Let us count the ways…
Problem 1: There are ways to cause smiles besides happiness.
…Tiny molecular photographs of human smiles – or if you rule that out, then faces ripped off and permanently wired into smiles – or if you rule that out, then brains stimulated into permanent maximum happiness, in whichever way results in the widest smiles…
Problem 2: What exactly does the AI consider to be happiness?
…As discussed in Magical Categories, the super-exponential size of Concept-space and the “unnaturalness” of categories appearing in terminal values (their boundaries are not directly determined by naturally arising predictive problems) means that the boundary a human would draw around “happiness” is not trivial information to infuse into the AI.
Problem 3: Is every act which increases the total amount of happiness in the universe, always the right thing to do?
…If everyone in the universe just ends up with their brains hotwired to experience maximum happiness forever, or perhaps just replaced with orgasmium gloop, is that the greatest possible fulfillment of humanity’s potential? Is this what we wish to make of ourselves?
…what if the AI has to choose between a course of action that leads people to believe a pleasant fiction, or a course of action that leads to people knowing an unpleasant truth?
I think wireheading or creating satisfied heroin junkies are really not that horrifying scenarios, at least if we believe in Yudkowsky’s metaethics which seems rather relativistic anyhow.
Just like you wouldn’t want an AI to optimize for only some of the humans, you wouldn’t want an AI to optimize for only some of the values. And, as I keep emphasizing for exactly this reason, we’ve got a lot of values.
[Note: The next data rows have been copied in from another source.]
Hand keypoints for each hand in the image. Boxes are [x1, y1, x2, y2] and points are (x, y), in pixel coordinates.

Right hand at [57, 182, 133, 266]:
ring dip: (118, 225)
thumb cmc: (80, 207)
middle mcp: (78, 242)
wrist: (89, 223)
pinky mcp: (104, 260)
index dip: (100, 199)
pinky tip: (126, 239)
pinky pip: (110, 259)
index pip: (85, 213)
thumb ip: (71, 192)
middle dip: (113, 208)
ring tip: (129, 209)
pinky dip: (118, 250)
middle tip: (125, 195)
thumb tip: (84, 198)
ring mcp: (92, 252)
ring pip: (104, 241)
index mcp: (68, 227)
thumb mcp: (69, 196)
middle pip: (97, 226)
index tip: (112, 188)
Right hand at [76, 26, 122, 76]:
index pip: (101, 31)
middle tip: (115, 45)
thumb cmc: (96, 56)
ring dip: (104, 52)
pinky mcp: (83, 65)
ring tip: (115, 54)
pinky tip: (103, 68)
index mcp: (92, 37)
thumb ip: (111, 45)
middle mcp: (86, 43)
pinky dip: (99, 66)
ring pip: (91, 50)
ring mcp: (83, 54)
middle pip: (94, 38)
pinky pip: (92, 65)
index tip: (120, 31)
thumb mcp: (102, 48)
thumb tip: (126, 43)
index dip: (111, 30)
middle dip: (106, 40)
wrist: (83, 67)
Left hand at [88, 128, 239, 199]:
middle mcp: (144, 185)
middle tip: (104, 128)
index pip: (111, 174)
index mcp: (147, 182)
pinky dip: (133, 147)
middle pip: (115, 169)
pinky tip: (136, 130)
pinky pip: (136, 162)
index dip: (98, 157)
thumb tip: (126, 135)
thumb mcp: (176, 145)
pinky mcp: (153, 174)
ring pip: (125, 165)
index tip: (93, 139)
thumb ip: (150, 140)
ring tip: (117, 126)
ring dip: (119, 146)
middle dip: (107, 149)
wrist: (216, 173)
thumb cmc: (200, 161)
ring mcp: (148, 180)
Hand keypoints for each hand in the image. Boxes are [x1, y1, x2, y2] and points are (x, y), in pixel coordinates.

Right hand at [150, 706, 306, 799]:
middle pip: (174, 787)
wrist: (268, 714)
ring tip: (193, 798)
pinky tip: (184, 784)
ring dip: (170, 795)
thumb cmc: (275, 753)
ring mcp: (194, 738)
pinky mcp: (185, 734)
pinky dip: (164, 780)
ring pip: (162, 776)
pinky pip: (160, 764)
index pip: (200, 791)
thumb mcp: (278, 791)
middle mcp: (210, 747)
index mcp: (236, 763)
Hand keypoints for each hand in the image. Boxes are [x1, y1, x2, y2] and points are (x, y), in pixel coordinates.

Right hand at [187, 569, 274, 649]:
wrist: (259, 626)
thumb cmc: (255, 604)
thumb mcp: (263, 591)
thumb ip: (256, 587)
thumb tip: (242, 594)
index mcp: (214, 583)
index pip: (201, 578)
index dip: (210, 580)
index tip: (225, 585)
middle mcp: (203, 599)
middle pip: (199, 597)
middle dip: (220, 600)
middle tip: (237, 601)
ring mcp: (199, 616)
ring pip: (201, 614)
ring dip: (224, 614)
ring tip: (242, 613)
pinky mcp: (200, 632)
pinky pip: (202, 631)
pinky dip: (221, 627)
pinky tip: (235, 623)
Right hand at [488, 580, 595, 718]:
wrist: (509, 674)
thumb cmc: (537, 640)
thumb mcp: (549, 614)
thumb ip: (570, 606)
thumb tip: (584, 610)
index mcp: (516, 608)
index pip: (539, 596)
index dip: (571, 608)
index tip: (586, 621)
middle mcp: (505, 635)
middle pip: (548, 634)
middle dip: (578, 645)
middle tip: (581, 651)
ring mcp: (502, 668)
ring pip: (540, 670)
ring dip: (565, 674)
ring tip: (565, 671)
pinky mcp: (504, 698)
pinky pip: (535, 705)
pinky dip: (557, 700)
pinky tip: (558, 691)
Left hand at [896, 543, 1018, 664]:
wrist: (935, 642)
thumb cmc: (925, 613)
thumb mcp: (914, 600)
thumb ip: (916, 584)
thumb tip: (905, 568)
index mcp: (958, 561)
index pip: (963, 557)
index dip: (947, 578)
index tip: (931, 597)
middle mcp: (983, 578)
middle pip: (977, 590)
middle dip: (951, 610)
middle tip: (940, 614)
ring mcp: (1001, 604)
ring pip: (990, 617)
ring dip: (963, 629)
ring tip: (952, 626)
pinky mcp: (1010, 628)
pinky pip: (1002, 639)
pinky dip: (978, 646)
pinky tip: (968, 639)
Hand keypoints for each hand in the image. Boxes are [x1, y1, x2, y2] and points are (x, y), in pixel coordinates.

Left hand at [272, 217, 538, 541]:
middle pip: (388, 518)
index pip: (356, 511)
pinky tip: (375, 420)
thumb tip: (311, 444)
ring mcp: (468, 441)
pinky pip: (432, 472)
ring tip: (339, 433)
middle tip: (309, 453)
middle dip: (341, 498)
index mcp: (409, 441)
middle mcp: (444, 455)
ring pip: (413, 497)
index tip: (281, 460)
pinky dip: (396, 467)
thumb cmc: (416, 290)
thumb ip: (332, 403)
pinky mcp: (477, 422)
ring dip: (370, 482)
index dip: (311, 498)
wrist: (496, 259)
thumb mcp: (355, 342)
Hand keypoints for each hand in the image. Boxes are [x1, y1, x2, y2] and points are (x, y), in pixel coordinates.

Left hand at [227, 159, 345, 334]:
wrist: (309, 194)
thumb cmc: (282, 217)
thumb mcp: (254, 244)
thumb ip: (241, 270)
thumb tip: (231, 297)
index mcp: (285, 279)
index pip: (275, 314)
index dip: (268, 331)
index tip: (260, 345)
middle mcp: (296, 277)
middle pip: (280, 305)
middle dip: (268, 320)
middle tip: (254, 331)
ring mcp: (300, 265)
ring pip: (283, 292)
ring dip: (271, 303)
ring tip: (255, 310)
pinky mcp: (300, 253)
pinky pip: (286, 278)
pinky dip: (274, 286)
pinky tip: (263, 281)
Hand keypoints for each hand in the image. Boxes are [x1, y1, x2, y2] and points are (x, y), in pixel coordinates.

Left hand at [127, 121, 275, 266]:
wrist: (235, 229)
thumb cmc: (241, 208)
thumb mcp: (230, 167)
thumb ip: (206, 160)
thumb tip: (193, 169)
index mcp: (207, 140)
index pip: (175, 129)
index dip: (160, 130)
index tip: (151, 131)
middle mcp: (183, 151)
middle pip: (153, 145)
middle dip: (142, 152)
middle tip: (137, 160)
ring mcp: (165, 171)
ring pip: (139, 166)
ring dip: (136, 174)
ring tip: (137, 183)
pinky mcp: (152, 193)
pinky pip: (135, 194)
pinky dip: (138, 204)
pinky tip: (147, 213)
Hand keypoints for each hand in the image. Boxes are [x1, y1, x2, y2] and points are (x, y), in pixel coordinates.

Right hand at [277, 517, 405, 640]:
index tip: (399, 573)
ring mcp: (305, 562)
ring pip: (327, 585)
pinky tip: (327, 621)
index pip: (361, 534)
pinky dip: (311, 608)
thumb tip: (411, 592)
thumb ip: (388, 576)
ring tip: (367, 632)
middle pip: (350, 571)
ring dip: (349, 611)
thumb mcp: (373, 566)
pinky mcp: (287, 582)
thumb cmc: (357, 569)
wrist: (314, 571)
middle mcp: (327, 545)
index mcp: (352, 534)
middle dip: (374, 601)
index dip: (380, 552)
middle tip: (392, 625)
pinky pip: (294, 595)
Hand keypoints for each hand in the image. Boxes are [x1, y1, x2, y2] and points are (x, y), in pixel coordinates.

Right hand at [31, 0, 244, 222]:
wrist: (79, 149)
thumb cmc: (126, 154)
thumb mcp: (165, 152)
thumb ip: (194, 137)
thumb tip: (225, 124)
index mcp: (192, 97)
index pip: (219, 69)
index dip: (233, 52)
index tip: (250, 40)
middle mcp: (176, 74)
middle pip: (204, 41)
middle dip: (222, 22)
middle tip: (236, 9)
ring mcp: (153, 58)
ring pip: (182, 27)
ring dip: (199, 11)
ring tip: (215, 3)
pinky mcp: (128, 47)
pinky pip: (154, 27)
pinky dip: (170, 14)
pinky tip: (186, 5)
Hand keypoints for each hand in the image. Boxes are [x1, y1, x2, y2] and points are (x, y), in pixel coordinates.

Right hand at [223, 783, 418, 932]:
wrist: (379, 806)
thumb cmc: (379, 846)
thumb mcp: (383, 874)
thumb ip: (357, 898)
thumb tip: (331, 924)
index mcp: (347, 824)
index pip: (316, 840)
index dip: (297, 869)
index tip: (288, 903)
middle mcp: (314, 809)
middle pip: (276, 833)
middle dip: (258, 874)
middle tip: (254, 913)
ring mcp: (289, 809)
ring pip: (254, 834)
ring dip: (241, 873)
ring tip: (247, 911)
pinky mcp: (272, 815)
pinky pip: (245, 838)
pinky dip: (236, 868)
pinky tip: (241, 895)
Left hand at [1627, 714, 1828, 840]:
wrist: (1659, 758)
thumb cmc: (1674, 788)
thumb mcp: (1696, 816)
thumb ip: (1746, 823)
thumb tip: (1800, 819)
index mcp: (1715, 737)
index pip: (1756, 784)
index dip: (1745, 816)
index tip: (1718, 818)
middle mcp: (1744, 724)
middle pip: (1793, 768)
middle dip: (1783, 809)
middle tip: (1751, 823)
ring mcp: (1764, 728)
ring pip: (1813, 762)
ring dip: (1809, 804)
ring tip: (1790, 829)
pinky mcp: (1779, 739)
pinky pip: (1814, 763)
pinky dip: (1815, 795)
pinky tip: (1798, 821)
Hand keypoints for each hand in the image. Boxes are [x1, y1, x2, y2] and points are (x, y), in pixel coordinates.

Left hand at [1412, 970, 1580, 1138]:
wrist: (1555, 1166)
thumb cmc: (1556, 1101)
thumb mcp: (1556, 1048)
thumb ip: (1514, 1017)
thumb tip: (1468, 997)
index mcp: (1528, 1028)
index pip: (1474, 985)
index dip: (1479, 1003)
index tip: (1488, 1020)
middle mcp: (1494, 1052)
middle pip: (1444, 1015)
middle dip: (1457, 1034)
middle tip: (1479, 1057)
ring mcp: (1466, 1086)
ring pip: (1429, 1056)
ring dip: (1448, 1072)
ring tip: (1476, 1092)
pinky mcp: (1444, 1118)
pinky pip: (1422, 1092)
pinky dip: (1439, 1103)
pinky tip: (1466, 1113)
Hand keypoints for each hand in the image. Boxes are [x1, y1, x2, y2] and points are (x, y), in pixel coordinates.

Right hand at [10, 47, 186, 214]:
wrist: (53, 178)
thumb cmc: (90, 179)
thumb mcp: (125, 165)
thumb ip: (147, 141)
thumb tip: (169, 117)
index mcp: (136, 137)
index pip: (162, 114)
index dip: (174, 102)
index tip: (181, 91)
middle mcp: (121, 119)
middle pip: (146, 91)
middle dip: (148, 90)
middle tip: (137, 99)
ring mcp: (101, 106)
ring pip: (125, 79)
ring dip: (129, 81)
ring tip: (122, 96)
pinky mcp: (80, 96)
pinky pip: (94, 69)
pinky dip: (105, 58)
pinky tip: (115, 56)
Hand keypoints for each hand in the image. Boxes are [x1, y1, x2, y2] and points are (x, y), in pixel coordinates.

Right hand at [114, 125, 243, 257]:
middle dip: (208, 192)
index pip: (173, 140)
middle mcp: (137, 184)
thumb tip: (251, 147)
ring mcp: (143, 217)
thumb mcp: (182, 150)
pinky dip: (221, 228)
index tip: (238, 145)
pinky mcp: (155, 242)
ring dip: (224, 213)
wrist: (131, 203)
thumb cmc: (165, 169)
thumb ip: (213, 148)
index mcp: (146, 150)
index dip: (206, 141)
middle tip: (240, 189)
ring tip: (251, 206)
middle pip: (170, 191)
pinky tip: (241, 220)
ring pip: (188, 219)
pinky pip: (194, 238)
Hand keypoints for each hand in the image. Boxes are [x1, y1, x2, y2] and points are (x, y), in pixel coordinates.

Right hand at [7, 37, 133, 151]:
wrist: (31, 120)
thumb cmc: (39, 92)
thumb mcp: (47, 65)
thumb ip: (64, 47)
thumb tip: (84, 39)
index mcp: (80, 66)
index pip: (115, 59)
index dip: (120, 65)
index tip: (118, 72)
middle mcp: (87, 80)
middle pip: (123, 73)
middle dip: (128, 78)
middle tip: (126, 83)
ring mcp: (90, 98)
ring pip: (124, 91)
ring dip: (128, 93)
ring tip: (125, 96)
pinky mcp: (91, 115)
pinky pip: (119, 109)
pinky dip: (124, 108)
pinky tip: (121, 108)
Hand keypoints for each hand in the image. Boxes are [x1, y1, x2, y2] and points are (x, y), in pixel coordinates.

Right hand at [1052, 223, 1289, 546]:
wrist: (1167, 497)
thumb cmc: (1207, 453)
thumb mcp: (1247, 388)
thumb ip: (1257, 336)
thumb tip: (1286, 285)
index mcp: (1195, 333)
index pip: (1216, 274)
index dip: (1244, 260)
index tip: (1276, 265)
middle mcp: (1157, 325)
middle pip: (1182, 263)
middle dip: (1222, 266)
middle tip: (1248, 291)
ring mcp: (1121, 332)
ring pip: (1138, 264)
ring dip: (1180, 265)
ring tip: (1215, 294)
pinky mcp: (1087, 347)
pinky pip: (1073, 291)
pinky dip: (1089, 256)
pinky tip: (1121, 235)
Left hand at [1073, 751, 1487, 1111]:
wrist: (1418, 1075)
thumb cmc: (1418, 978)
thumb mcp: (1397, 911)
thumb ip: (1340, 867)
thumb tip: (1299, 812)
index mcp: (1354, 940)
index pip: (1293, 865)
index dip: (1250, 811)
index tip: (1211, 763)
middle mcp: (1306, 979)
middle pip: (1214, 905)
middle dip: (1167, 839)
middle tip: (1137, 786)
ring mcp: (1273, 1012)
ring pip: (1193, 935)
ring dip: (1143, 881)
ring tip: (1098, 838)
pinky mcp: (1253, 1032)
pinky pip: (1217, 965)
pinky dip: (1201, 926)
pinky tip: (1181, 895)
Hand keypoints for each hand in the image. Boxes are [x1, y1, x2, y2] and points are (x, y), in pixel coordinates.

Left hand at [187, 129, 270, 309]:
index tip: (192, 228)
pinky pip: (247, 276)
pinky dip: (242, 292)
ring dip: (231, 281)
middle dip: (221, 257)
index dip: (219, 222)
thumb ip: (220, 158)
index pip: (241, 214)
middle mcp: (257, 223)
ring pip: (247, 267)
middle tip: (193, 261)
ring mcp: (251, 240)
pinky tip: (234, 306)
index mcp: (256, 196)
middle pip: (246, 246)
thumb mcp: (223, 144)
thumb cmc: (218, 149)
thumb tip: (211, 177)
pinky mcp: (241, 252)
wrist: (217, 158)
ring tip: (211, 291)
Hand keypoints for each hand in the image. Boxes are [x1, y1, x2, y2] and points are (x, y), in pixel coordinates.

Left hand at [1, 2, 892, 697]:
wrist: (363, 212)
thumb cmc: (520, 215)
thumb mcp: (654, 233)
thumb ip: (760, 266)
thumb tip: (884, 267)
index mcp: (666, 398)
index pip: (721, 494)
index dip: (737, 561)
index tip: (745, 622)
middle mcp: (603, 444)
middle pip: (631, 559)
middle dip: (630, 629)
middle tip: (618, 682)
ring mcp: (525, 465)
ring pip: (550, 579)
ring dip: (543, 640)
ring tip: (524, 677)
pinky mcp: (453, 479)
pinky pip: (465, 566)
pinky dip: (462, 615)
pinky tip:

These then are three problems, with strategies of Friendliness built upon qualitative reasoning that seems to imply a positive link to utility:
The fragility of normal causal links when a superintelligence searches for more efficient paths through time;
The superexponential vastness of conceptspace, and the unnaturalness of the boundaries of our desires;
And all that would be lost, if success is less than complete, and a superintelligence squeezes the future without protecting everything of value in it.